(Saved entries)

----

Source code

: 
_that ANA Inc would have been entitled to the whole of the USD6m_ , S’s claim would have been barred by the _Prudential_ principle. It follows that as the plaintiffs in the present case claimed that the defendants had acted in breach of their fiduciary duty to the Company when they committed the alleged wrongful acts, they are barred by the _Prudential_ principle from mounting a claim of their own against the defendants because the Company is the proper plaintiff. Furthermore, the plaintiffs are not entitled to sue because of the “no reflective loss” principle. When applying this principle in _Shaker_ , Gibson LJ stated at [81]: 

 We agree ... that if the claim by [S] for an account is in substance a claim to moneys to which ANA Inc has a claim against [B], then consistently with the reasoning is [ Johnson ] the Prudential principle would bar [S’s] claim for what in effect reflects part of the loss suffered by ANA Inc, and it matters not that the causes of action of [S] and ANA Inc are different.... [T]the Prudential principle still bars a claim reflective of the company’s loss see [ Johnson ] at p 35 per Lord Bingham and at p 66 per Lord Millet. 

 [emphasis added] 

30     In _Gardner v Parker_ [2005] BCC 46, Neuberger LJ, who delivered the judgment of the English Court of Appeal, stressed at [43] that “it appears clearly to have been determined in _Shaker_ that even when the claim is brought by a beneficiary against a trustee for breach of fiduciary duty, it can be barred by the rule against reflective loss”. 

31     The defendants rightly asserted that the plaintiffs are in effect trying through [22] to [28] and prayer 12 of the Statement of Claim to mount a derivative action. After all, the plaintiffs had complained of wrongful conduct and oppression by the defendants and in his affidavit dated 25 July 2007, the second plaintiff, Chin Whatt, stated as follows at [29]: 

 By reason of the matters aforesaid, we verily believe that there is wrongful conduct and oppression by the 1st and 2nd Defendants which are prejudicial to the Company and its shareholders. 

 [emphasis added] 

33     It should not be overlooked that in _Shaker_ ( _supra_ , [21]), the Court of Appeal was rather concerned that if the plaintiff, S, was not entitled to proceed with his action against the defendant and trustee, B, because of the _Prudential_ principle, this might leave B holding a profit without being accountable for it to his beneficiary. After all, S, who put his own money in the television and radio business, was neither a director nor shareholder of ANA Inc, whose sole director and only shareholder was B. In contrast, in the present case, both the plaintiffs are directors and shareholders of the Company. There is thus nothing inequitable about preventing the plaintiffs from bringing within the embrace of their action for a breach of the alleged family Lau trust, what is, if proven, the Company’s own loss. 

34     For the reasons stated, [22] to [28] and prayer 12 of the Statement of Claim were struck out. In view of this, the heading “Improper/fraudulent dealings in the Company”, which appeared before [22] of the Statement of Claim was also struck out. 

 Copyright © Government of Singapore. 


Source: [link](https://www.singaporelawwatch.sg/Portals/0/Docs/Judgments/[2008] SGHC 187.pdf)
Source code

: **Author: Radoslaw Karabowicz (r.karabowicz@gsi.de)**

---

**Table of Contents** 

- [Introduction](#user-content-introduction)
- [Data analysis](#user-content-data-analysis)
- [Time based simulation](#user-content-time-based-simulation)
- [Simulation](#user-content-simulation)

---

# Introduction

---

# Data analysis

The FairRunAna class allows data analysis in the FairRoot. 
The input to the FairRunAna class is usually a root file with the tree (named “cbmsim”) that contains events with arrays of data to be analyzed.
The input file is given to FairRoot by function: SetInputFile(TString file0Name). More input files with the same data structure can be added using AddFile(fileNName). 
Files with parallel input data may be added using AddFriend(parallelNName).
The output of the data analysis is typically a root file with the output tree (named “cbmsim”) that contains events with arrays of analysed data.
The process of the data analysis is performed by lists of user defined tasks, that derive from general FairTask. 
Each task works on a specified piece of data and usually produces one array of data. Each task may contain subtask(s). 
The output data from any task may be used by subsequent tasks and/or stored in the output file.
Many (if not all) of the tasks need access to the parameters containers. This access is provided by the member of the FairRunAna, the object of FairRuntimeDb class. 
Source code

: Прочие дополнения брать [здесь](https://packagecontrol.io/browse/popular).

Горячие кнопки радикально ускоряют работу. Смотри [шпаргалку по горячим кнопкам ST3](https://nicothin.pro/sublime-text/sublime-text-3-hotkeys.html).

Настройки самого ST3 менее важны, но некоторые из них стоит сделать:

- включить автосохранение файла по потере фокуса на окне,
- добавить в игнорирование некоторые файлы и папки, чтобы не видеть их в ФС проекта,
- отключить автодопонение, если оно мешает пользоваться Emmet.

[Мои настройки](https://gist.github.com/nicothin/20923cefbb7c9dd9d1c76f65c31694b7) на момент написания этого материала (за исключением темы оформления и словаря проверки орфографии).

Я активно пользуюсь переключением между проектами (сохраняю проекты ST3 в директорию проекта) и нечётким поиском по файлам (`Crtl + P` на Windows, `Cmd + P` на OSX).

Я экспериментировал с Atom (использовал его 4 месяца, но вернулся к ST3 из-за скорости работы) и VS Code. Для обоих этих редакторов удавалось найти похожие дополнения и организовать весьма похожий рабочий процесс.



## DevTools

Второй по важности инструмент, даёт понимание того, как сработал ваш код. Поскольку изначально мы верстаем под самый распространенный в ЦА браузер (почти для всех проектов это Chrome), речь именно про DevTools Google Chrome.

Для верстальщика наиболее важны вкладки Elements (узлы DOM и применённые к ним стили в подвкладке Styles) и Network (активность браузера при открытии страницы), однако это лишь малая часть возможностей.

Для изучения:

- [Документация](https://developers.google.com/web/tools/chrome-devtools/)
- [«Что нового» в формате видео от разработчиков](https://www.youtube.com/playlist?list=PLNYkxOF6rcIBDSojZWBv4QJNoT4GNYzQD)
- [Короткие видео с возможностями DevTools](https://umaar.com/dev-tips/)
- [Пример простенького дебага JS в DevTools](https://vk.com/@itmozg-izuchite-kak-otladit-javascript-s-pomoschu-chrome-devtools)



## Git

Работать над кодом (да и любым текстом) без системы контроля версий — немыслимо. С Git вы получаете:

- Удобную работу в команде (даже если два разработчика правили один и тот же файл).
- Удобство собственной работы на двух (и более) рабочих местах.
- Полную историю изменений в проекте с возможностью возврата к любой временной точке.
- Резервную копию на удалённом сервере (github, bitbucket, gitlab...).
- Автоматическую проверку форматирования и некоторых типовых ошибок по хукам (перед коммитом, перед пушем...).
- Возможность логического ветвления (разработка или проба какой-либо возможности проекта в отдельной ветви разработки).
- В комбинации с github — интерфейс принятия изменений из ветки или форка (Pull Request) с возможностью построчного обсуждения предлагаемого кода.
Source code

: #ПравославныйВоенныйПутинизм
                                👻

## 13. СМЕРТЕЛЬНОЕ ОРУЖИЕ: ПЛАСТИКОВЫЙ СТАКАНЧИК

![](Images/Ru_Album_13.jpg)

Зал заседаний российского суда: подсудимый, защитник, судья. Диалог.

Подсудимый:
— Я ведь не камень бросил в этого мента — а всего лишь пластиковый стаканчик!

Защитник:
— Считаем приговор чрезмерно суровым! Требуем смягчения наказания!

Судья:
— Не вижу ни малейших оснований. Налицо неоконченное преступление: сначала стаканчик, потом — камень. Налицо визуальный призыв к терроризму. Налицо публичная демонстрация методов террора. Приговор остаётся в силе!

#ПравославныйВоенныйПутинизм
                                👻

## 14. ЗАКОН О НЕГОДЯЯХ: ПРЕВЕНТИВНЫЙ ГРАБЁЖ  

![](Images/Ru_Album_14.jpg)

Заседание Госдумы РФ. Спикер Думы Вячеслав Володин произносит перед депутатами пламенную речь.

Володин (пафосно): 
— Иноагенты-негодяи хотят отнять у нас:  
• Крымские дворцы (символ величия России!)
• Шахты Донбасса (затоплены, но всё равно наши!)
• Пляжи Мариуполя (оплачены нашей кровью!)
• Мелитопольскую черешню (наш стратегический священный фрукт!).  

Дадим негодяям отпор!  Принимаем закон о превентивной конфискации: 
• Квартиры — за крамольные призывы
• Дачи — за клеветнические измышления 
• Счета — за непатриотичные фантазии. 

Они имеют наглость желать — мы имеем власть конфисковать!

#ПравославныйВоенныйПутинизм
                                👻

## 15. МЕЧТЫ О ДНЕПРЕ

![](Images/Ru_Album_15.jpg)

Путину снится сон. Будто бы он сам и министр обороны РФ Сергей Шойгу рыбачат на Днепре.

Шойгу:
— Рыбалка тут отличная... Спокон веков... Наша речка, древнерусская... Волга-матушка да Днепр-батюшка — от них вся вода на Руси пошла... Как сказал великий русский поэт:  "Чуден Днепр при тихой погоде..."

----

Please copy out the material word for word, from its start through the line containing "ANA Inc would", with both of those lines included.

▸ Reply to the exercise
Source code

: 
_that ANA Inc would have been entitled to the whole of the USD6m_ , S’s claim would have been barred by the _Prudential_ principle. It follows that as the plaintiffs in the present case claimed that the defendants had acted in breach of their fiduciary duty to the Company when they committed the alleged wrongful acts, they are barred by the _Prudential_ principle from mounting a claim of their own against the defendants because the Company is the proper plaintiff. Furthermore, the plaintiffs are not entitled to sue because of the “no reflective loss” principle. When applying this principle in _Shaker_ , Gibson LJ stated at [81]: 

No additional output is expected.